Return all of the data exactly as written, without the pictures.

• _Data block_
○ ○ ○ ○
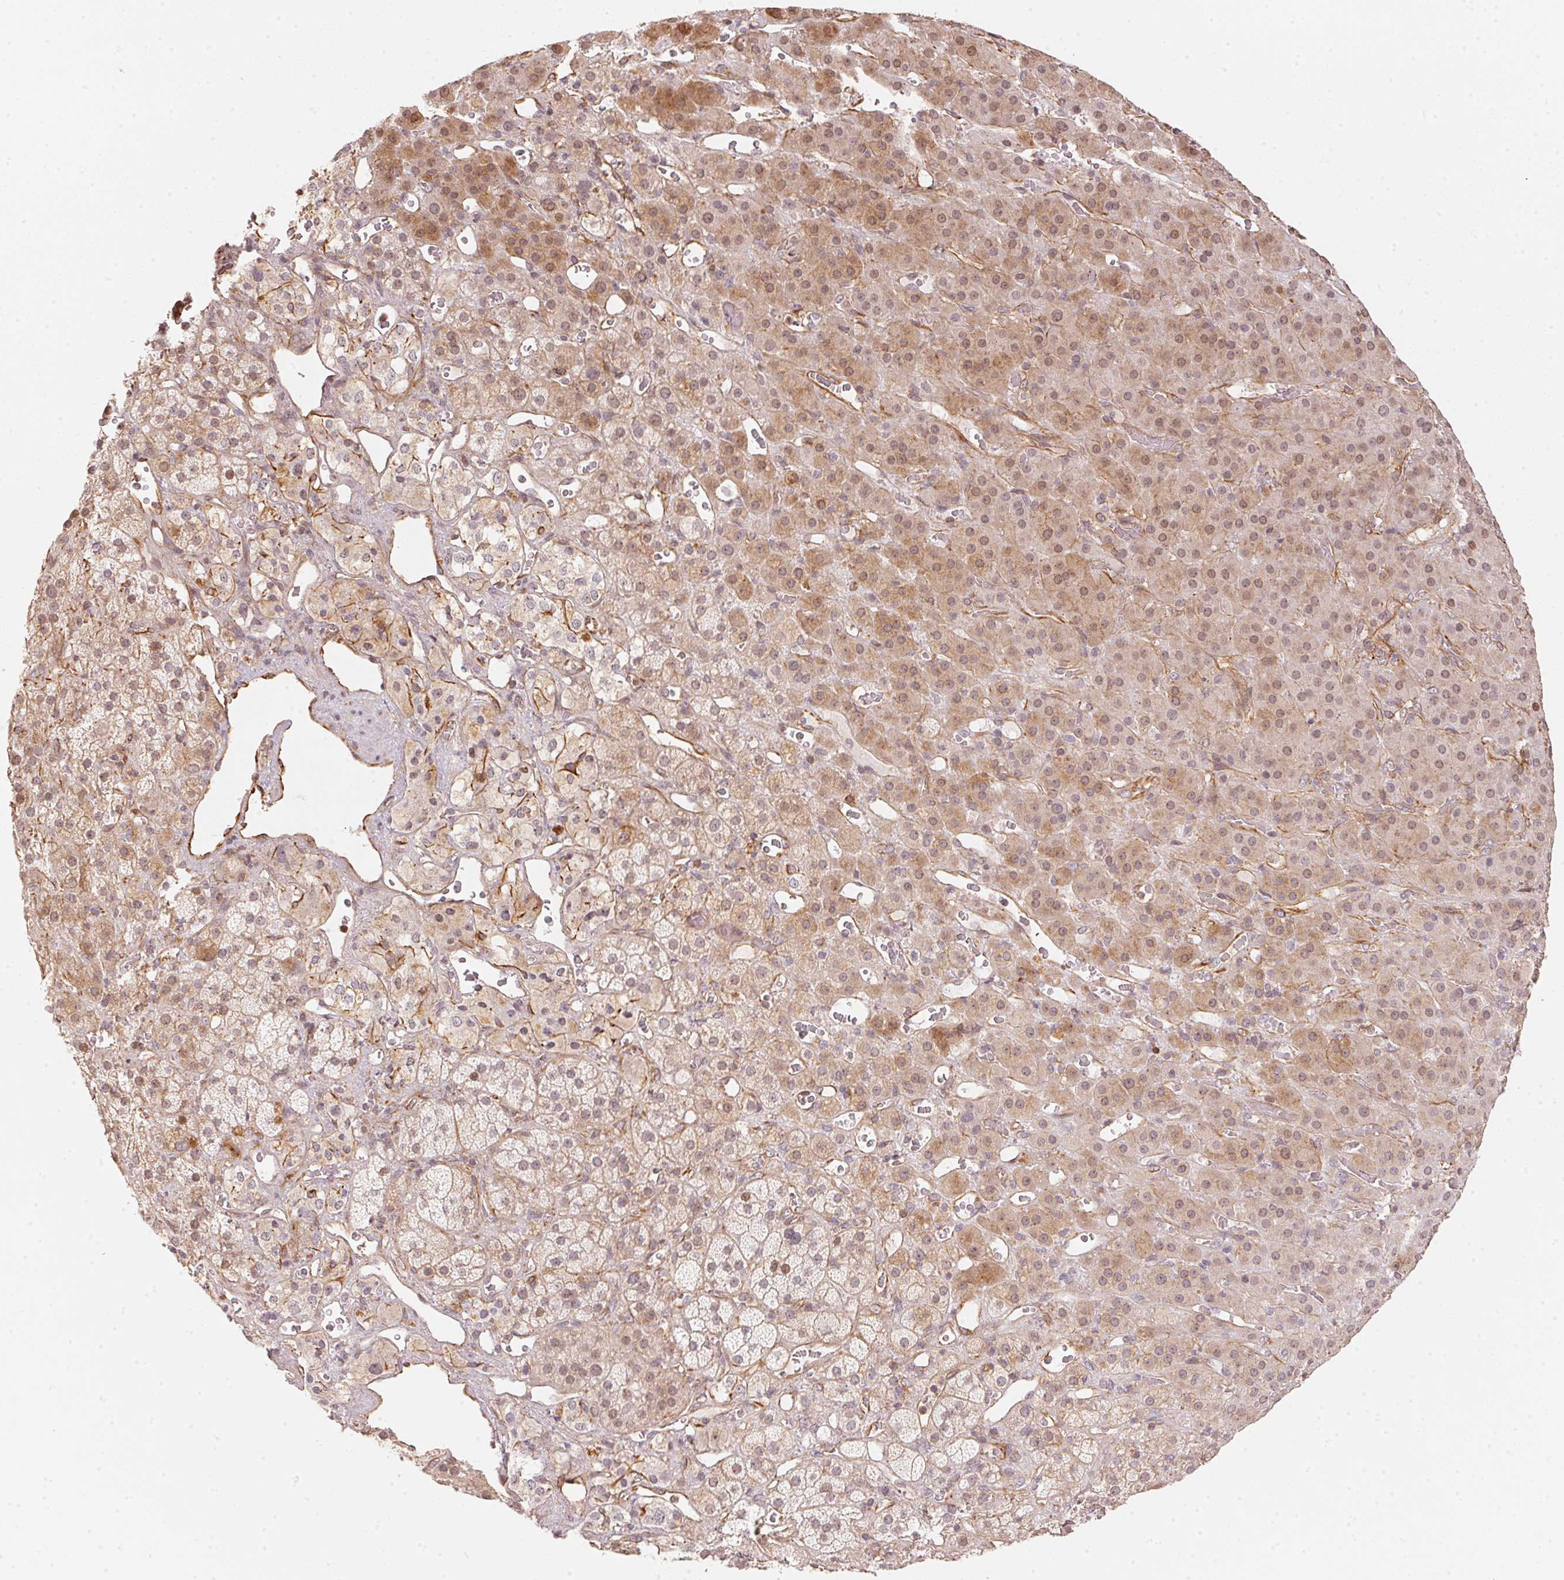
{"staining": {"intensity": "moderate", "quantity": "25%-75%", "location": "cytoplasmic/membranous,nuclear"}, "tissue": "adrenal gland", "cell_type": "Glandular cells", "image_type": "normal", "snomed": [{"axis": "morphology", "description": "Normal tissue, NOS"}, {"axis": "topography", "description": "Adrenal gland"}], "caption": "A brown stain shows moderate cytoplasmic/membranous,nuclear staining of a protein in glandular cells of unremarkable adrenal gland. (IHC, brightfield microscopy, high magnification).", "gene": "FOXR2", "patient": {"sex": "male", "age": 57}}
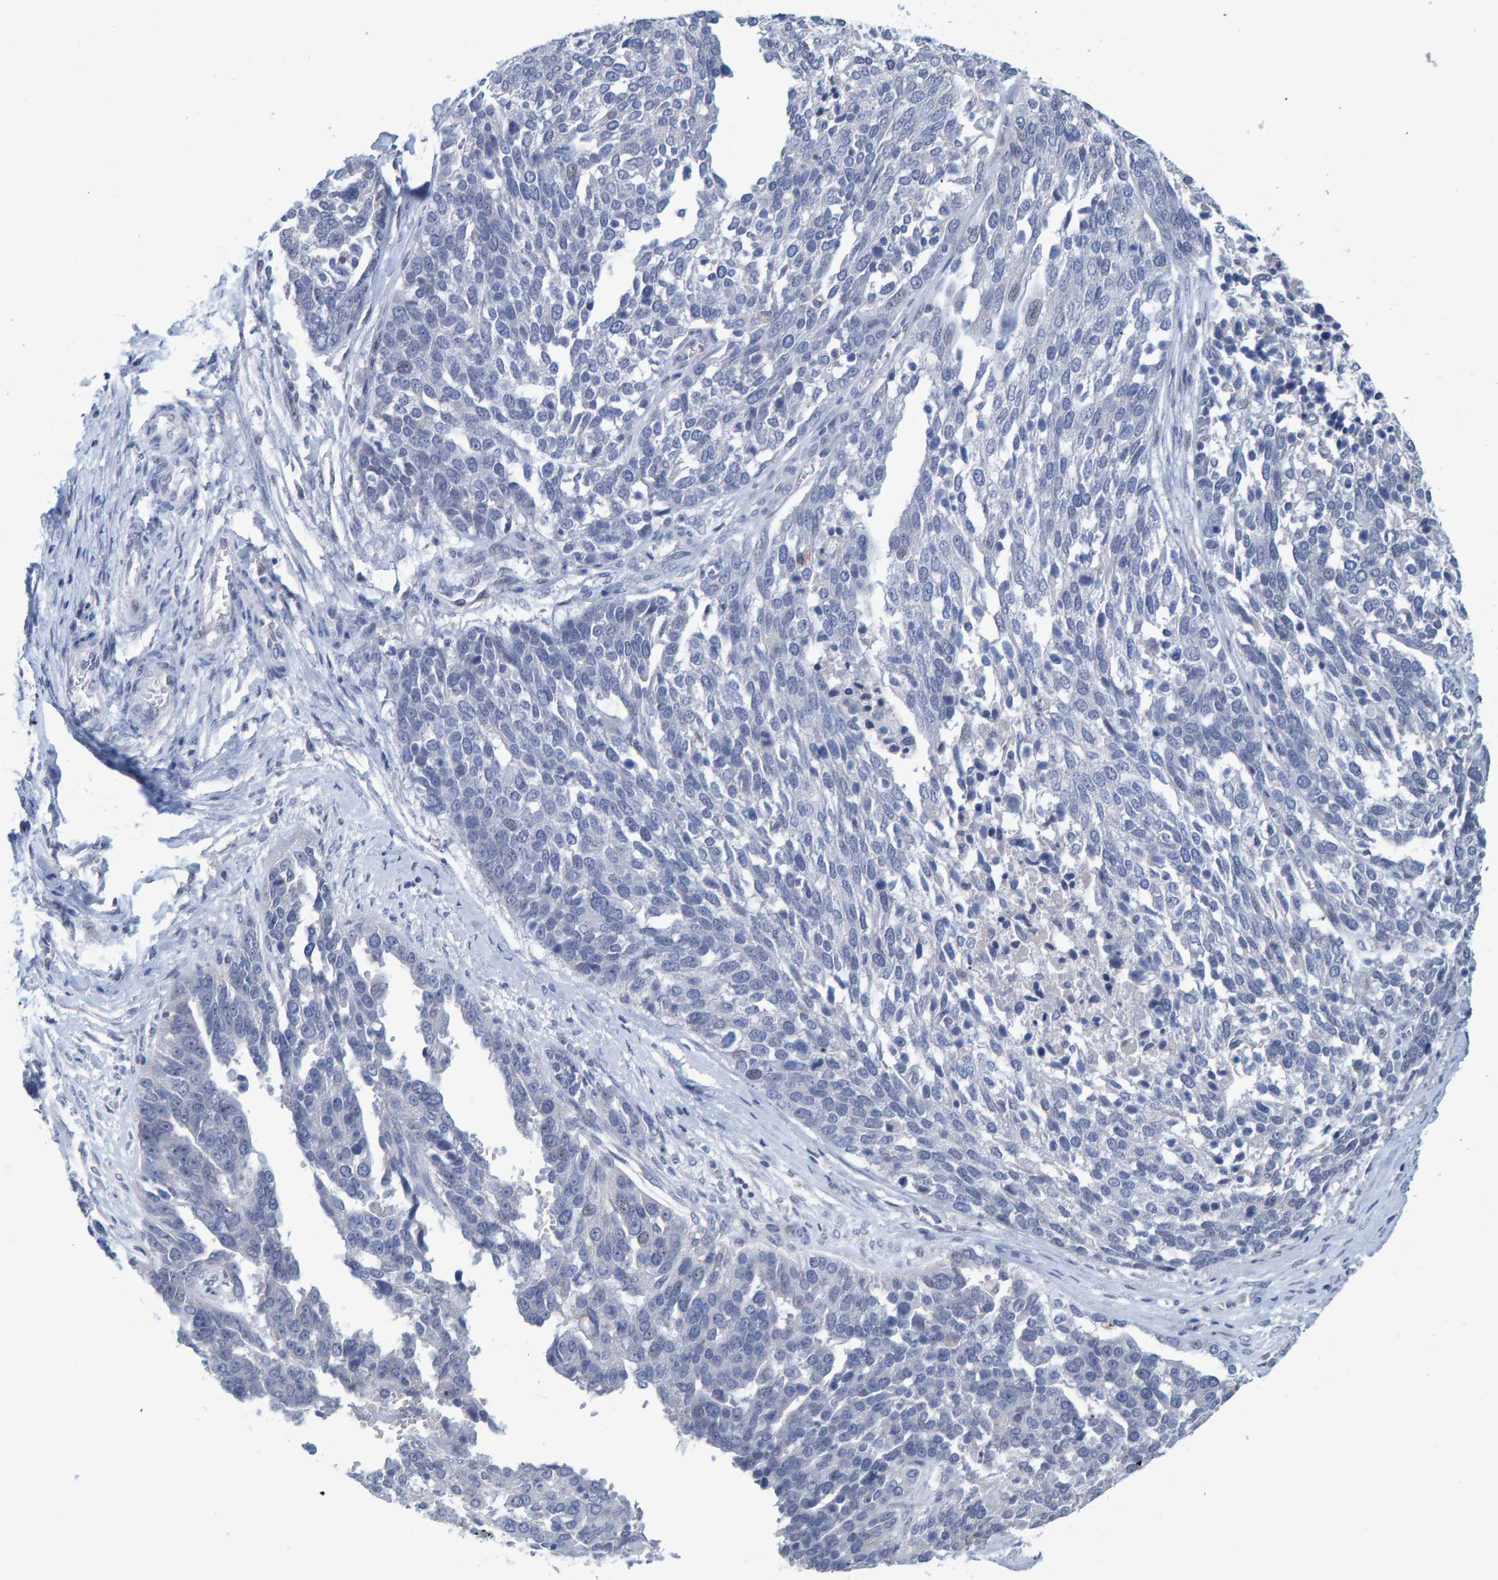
{"staining": {"intensity": "negative", "quantity": "none", "location": "none"}, "tissue": "ovarian cancer", "cell_type": "Tumor cells", "image_type": "cancer", "snomed": [{"axis": "morphology", "description": "Cystadenocarcinoma, serous, NOS"}, {"axis": "topography", "description": "Ovary"}], "caption": "Tumor cells show no significant protein expression in ovarian serous cystadenocarcinoma.", "gene": "PROCA1", "patient": {"sex": "female", "age": 44}}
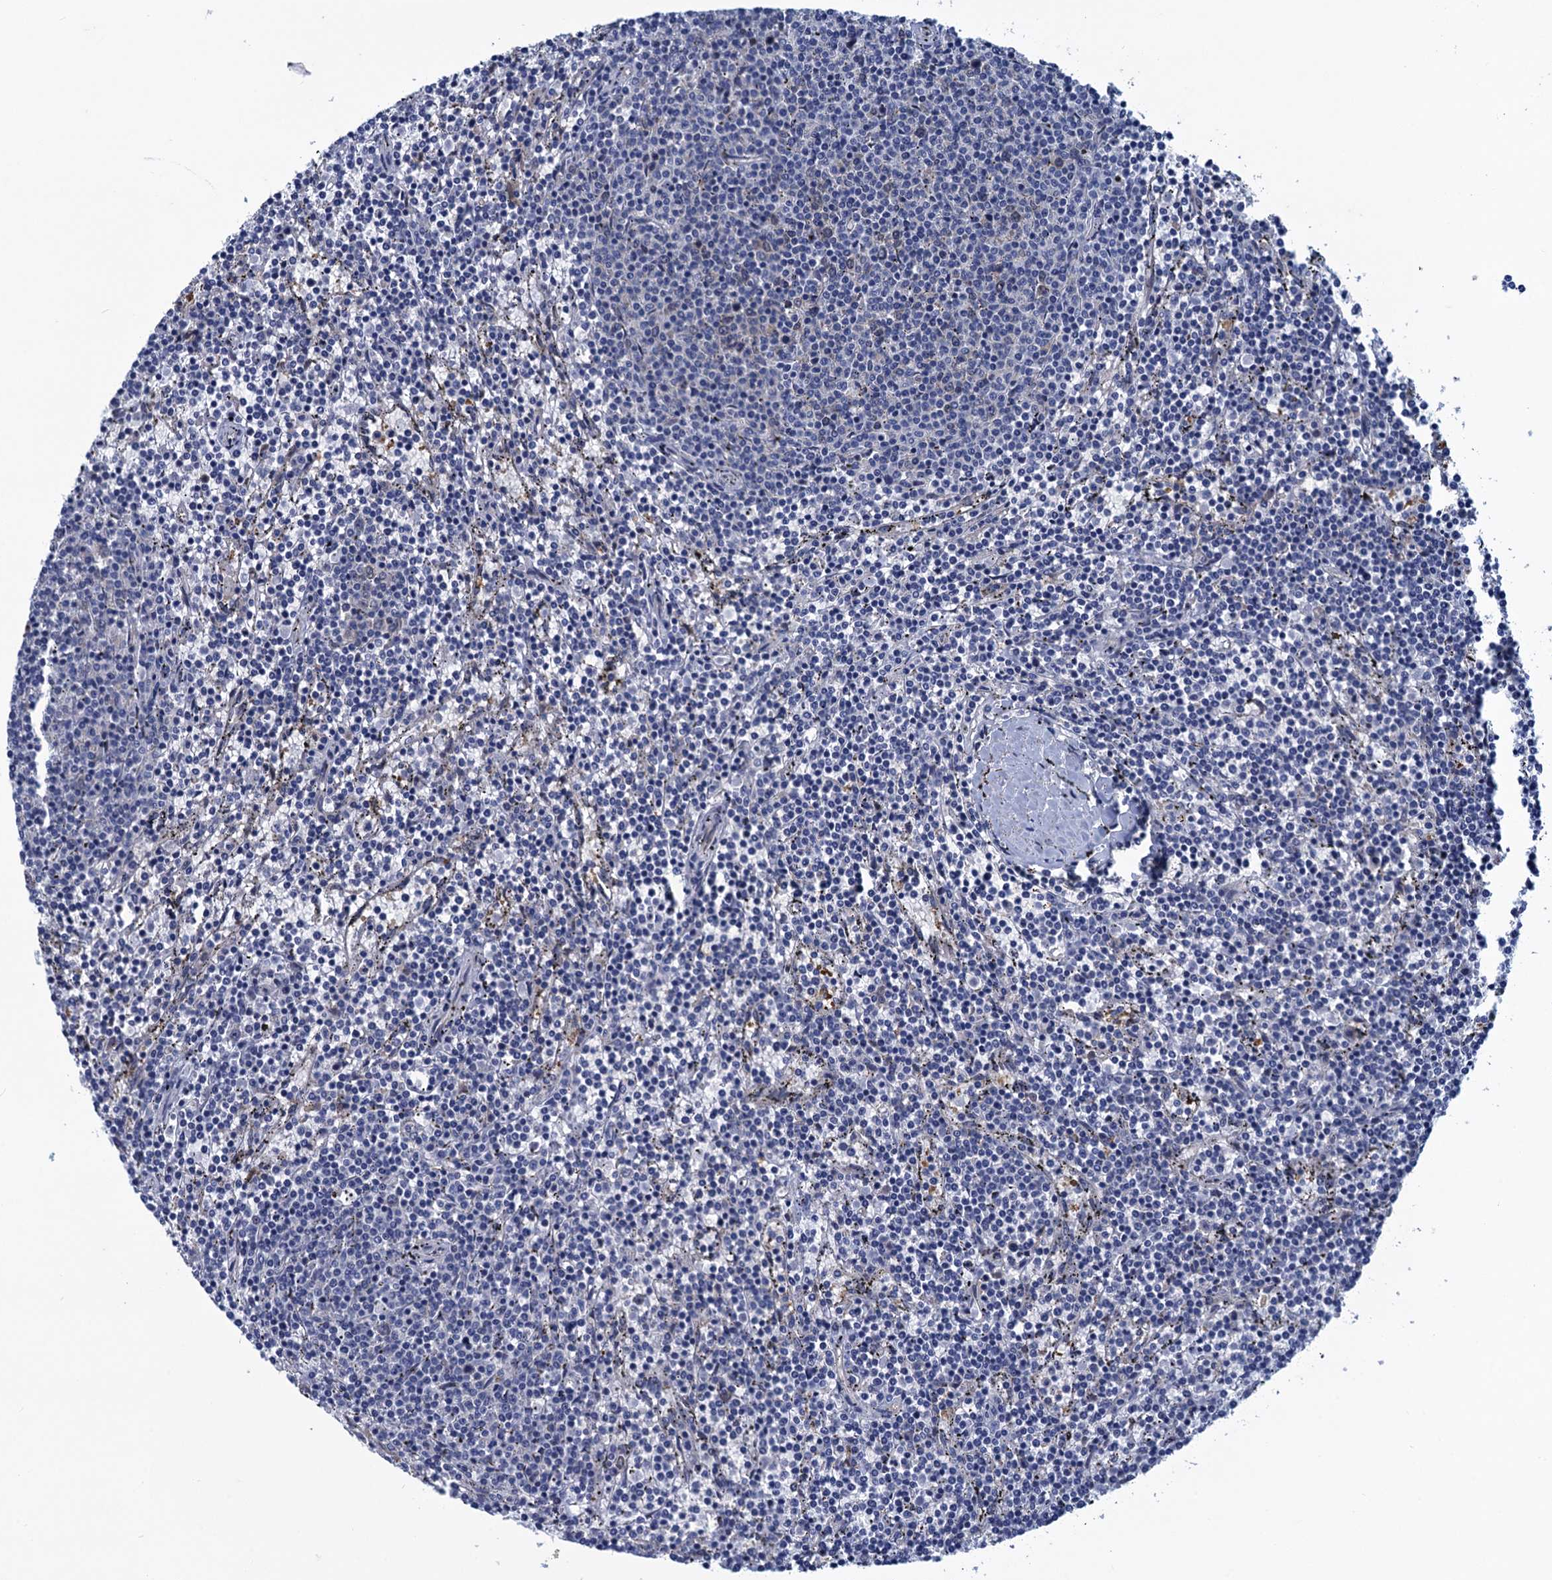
{"staining": {"intensity": "negative", "quantity": "none", "location": "none"}, "tissue": "lymphoma", "cell_type": "Tumor cells", "image_type": "cancer", "snomed": [{"axis": "morphology", "description": "Malignant lymphoma, non-Hodgkin's type, Low grade"}, {"axis": "topography", "description": "Spleen"}], "caption": "Low-grade malignant lymphoma, non-Hodgkin's type was stained to show a protein in brown. There is no significant expression in tumor cells.", "gene": "GINS3", "patient": {"sex": "female", "age": 50}}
○ ○ ○ ○
• _Result for this task_
{"staining": {"intensity": "moderate", "quantity": "25%-75%", "location": "cytoplasmic/membranous,nuclear"}, "tissue": "adrenal gland", "cell_type": "Glandular cells", "image_type": "normal", "snomed": [{"axis": "morphology", "description": "Normal tissue, NOS"}, {"axis": "topography", "description": "Adrenal gland"}], "caption": "A brown stain shows moderate cytoplasmic/membranous,nuclear staining of a protein in glandular cells of unremarkable adrenal gland. (IHC, brightfield microscopy, high magnification).", "gene": "FOXR2", "patient": {"sex": "male", "age": 57}}
{"staining": {"intensity": "negative", "quantity": "none", "location": "none"}, "tissue": "ovarian cancer", "cell_type": "Tumor cells", "image_type": "cancer", "snomed": [{"axis": "morphology", "description": "Cystadenocarcinoma, serous, NOS"}, {"axis": "topography", "description": "Ovary"}], "caption": "Tumor cells show no significant protein expression in ovarian serous cystadenocarcinoma.", "gene": "PROCA1", "patient": {"sex": "female", "age": 44}}
{"staining": {"intensity": "negative", "quantity": "none", "location": "none"}, "tissue": "lymphoma", "cell_type": "Tumor cells", "image_type": "cancer", "snomed": [{"axis": "morphology", "description": "Malignant lymphoma, non-Hodgkin's type, Low grade"}, {"axis": "topography", "description": "Spleen"}], "caption": "Low-grade malignant lymphoma, non-Hodgkin's type was stained to show a protein in brown. There is no significant expression in tumor cells.", "gene": "GINS3", "patient": {"sex": "female", "age": 50}}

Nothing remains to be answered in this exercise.